High-Availability Localization as a Competitive Advantage

I believe high-availability localization is not only possible, but the way of the future. It already exists, to some degree, at least for product localization at many SaaS companies that use continuous deployment, agile, DevOps, and depend on a high-availability architecture.

What I’ll admit might be a utopian vision is to extend the concept of HAL into areas beyond Product, such as Marketing localization, Support localization and so on. If you work at a company that is already doing most of these things in ways that are highly agile, continuous and digital, I do believe high-availability localization is possible, but won’t be easy.

Many companies are already trying to achieve this vision with machine translation, but that’s just not enough. No matter how good machine translation quality becomes, humans remain in the loop for certain types of content, at some point in the process. What might happen is that machine translation becomes the “T” step in the classic old “translate-edit-proof” or “TEP” workflow that used to dominate the localization industry, that perhaps “E” is performed by what today we refer to as human translators, and that “P” is perhaps left to user communities to report “bugs” and issues that can later be fixed if needed.

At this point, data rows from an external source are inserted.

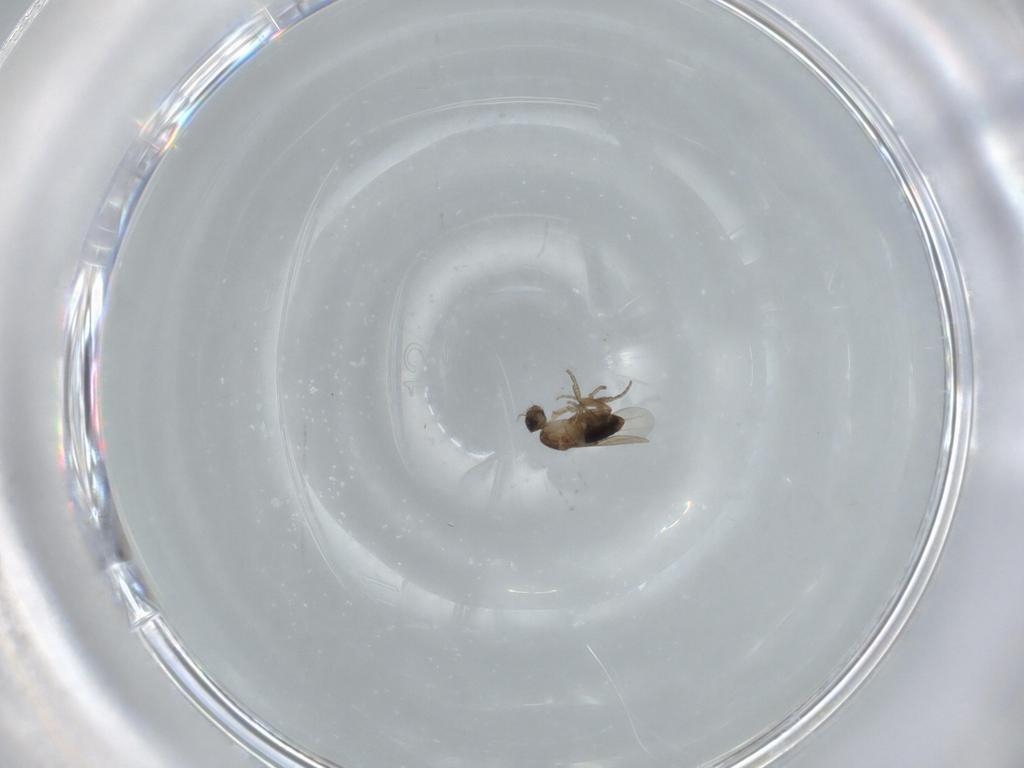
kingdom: Animalia
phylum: Arthropoda
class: Insecta
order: Diptera
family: Phoridae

What will distinguish the truly High-Availability Localization systems from those that report lots of “downtime” will be the degree to which workflows are automated, including their many steps and variations, including leveraging the best that humans and technology have to offer.

Can HAL be a competitive advantage for a software company? Absolutely. Just as time to deployment is a competitive advantage, the time to localized delivery is too. More and more, I believe that this competitive advantage for the world’s best software companies won’t just be about deploying continually, but ensuring that all of the processes that stem from there to communicate with customers and end users — selling, marketing, training, enabling, onboarding — will need to be continuous too.

In tech companies, localization has a major role to play in ensuring that as fast as communication can happen with customers and users in any language, it can happen in all languages. The industry is a good bit away from achieving that vision, but it’s only a matter of time until we get there.